*Note: This post includes an update after the march, at the end.
Today is a day for celebration across the land. Tomorrow the real task of governing begins for some, and for others the work of lobbying and pushing for reform starts. Before the dust of the inauguration has time to settle a group of pro-immigrant organizations will hold a march in Washington D.C. for “just and humane” immigration reform. (See more below.)
Latino civil leaders and lobbying organizations intend to keep the issue in the front burner despite a new nationwide poll showing the economy, not immigration, is Latinos’ top concern.
Latino leaders reminded the incoming administration just that Monday during the Latino State of the Union gathering, organized by the National Council of La Raza, the Mexican American Legal Defense Fund and the League of United Latin American Citizens.
As we’ve reported during this presidential transition, Latino leaders believe that the heavy support Barack Obama received from Hispanic voters must be answered in kind. Comprehensive immigration reform is at the top of their agenda. Monday, they made this clear, as The New York Times’ Fernanda Santos reported.

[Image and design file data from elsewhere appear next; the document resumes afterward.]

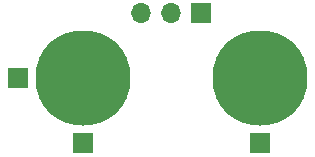
<source format=gbr>
%TF.GenerationSoftware,KiCad,Pcbnew,7.0.9*%
%TF.CreationDate,2024-02-15T17:21:19-06:00*%
%TF.ProjectId,MUX,4d55582e-6b69-4636-9164-5f7063625858,rev?*%
%TF.SameCoordinates,Original*%
%TF.FileFunction,Soldermask,Bot*%
%TF.FilePolarity,Negative*%
%FSLAX46Y46*%
G04 Gerber Fmt 4.6, Leading zero omitted, Abs format (unit mm)*
G04 Created by KiCad (PCBNEW 7.0.9) date 2024-02-15 17:21:19*
%MOMM*%
%LPD*%
G01*
G04 APERTURE LIST*
%ADD10R,1.700000X1.700000*%
%ADD11O,1.700000X1.700000*%
%ADD12C,8.050000*%
G04 APERTURE END LIST*
D10*
%TO.C,J1*%
X147500000Y-93000000D03*
%TD*%
%TO.C,J2*%
X162500000Y-93000000D03*
%TD*%
%TO.C,J3*%
X157500000Y-82000000D03*
D11*
X154960000Y-82000000D03*
X152420000Y-82000000D03*
%TD*%
D10*
%TO.C,J6*%
X142000000Y-87500000D03*
%TD*%
D12*
%TO.C,J4*%
X147500000Y-87500000D03*
%TD*%
%TO.C,J5*%
X162500000Y-87500000D03*
%TD*%
M02*

</source>
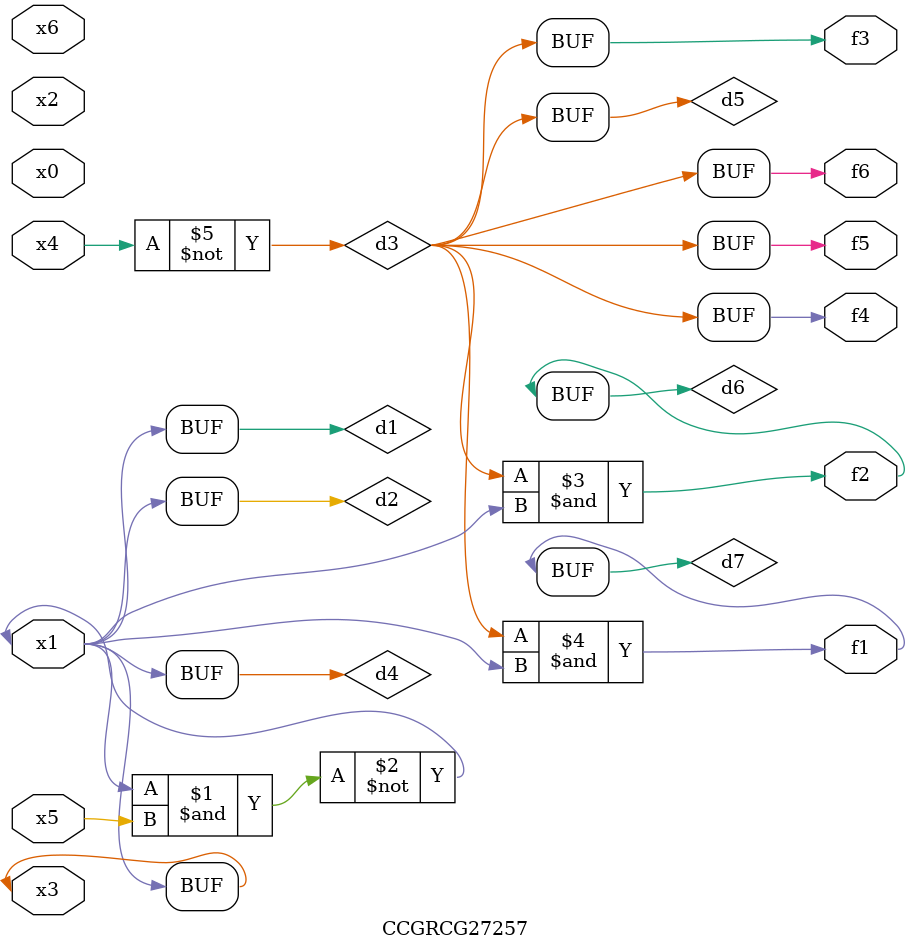
<source format=v>
module CCGRCG27257(
	input x0, x1, x2, x3, x4, x5, x6,
	output f1, f2, f3, f4, f5, f6
);

	wire d1, d2, d3, d4, d5, d6, d7;

	buf (d1, x1, x3);
	nand (d2, x1, x5);
	not (d3, x4);
	buf (d4, d1, d2);
	buf (d5, d3);
	and (d6, d3, d4);
	and (d7, d3, d4);
	assign f1 = d7;
	assign f2 = d6;
	assign f3 = d5;
	assign f4 = d5;
	assign f5 = d5;
	assign f6 = d5;
endmodule

</source>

John Trasviña, president of the Mexican American Legal Defense and Education Fund, which hosted the event, the second annual Latino State of the Union, a gathering of advocates, civil rights activists and lawmakers representing the interests of the Latino community, said: “We have to take immigration away from the border and present it as an issue of national interest defined by cooperation, rather than confrontation, with Mexico and Latin America.”
It is, Mr. Trasviña said, a question of fostering acceptance of Latinos, who have been victimized by hate, in the hands of perpetrators who attack them because of their ethnicity, and overzealousness, in the hands of local police officers who have been deputized to act as immigration enforcers in communities nationwide.
To reach these goals, Latino organizations are counting on the Obama Administration’s incoming Latino officials, despite the exit of their would-have-been main champion, Bill Richardson. According to the Times, an Obama spokesperson read a statement at Monday’s event where the incoming president acknowledged that Latinos showed “how powerful you are on Nov. 4” and said his cabinet appointments are “a measure of my commitment” to a diverse government.
Latinos, of course, are also taking part in the celebrations. Sunday’s Latino Inaugural Gala drew a crowd of celebrities from the TV and music worlds, plus some less glitzy but more powerful Latino politicians.
Picking up after them was María Pérez, a Salvadoran woman who’s cleaned D.C.’s Union Station for over twenty years.
“I am hope that Barack Obama fix the economia, give more jobs, give better health programs for all the people in America,” she told New America Media‘s Anthony D. Advincula in a mix of English and Spanish. “Of course, I am hope to hear about imigracion.
“We Latinos, we must support Obama. He’s black, but I am dark, too,” Pérez said, smiling.
Pérez is not the only one who expects to “hear about immigration.” Univision news anchor Jorge Ramos ran an open letter to Obama on the network’s website under the headline: “Don’t fail us.”
To start afresh, Ramos wrote, Obama needs to erase the legacy of the Bush years, “the most anti-immigrant era the United States has had, based on the number of raids and deportees.”
In addition to tomorrow’s march, some pro-immigrant Latino groups have sent thousands of letters to the Obama White House asking that Immigration and Customs Enforcement (ICE) raids and deportations be stopped. The letters are expected to begin arriving on Wednesday.
The march, which will start at Benjamin Banneker Park at 10th & G Streets SW and proceed towards ICE headquarters, is organized by the Fair Immigration Reform Movement and the National Capital Immigration Coalition. [For more information, including how to receive SMS updates, click here.]
According to FIRM’s blog, teams of activists have canvassed the capital in preparation for the march, passing out leaflets and posters with the message, “Reform not raids.”
Update: After the march, The Washington Post reported,
Several hundred immigrant supporters and religious leaders from across the country marched to the Southwest Washington headquarters of the U.S. Immigration and Customs Enforcement agency yesterday, strumming guitars, beating drums and waving colorful homemade banners exhorting President Obama to halt immigration raids and promote legislation offering illegal immigrants a path to citizenship.